Lecture 22: Powers of matrices, introduction to eigenvalues & eigenvectors (Nicholson Section 3.3)
Sub Project: Linear Algebra Lecture Videos
Video Link: Lecture 22: Powers of matrices, introduction to eigenvalues & eigenvectors (Nicholson Section 3.3)
Alternate Video Access via MyMedia | Video Duration: 47:44
Description: Started with a 2x2 matrix and looked at what happened if I applied it over and over again to [1;0]. It’s converging to the vector [3;-2]. What’s with that? If I apply it over and over again to a different vector, I find that the result converges to something. Why? How did I compute A^40 power anyway?
5:25 --- Represented the matrix as a product of three matrices, one of which is diagonal. This made it super-easy to compute A^n and also to figure out where those limiting vectors were coming from.
16:20 --- Introduced the definition of an eigenvector of a linear mapping. Defined eigenvalue and eigenvector-eigenvalue pair.
18:40 --- Did geometric example --- what are the eigenvalues & eigenvectors for reflecting about a line? What do they mean geometrically?
23:10 --- Demonstrated that a nonzero multiple of an eigenvector is also an eigenvector.
27:20 --- Why do we require that eigenvectors be nonzero?
29:15 --- Did geometric example --- what are the eigenvalues & eigenvectors for projecting onto a line? What do they mean geometrically?
33:00 --- What about counterclockwise rotation by theta? Can you find a (real) eigenvector?
34:40 --- If I give you a matrix and a vector, how can you figure out if the vector is an eigenvector? If it is an eigenvector, how can you find its eigenvalue?

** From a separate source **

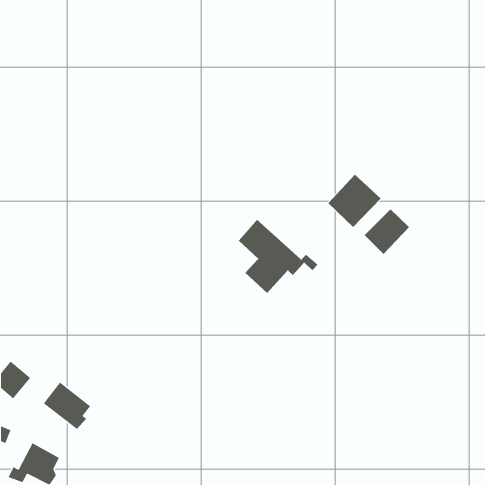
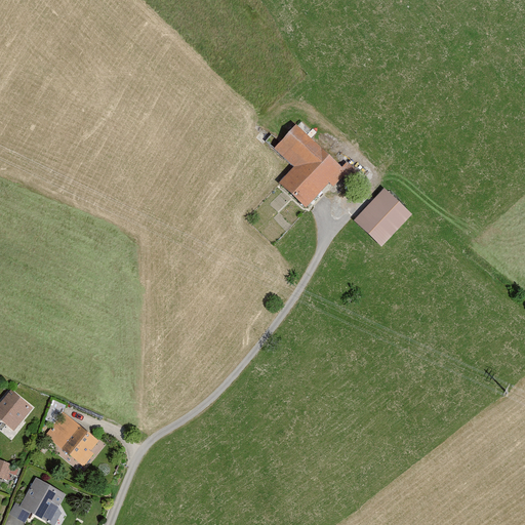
building: [364,208,410,255] -> none
building: [238,219,318,294] -> [274,124,361,205]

37:35 --- Given a matrix, how do I find its eigenvectors and eigenvalues? Tried the natural first idea --- tried to find the eigenvector vector and eigenvalue simultaneously. Got two nonlinear equations in three unknowns. Yikes!
41:15 --- Try to break the problem into two steps. First find the eigenvalues. Subsequently, for each eigenvalue try to find eigenvectors. Explained why we’re looking for lambdas so that det(A-lambda I) = 0.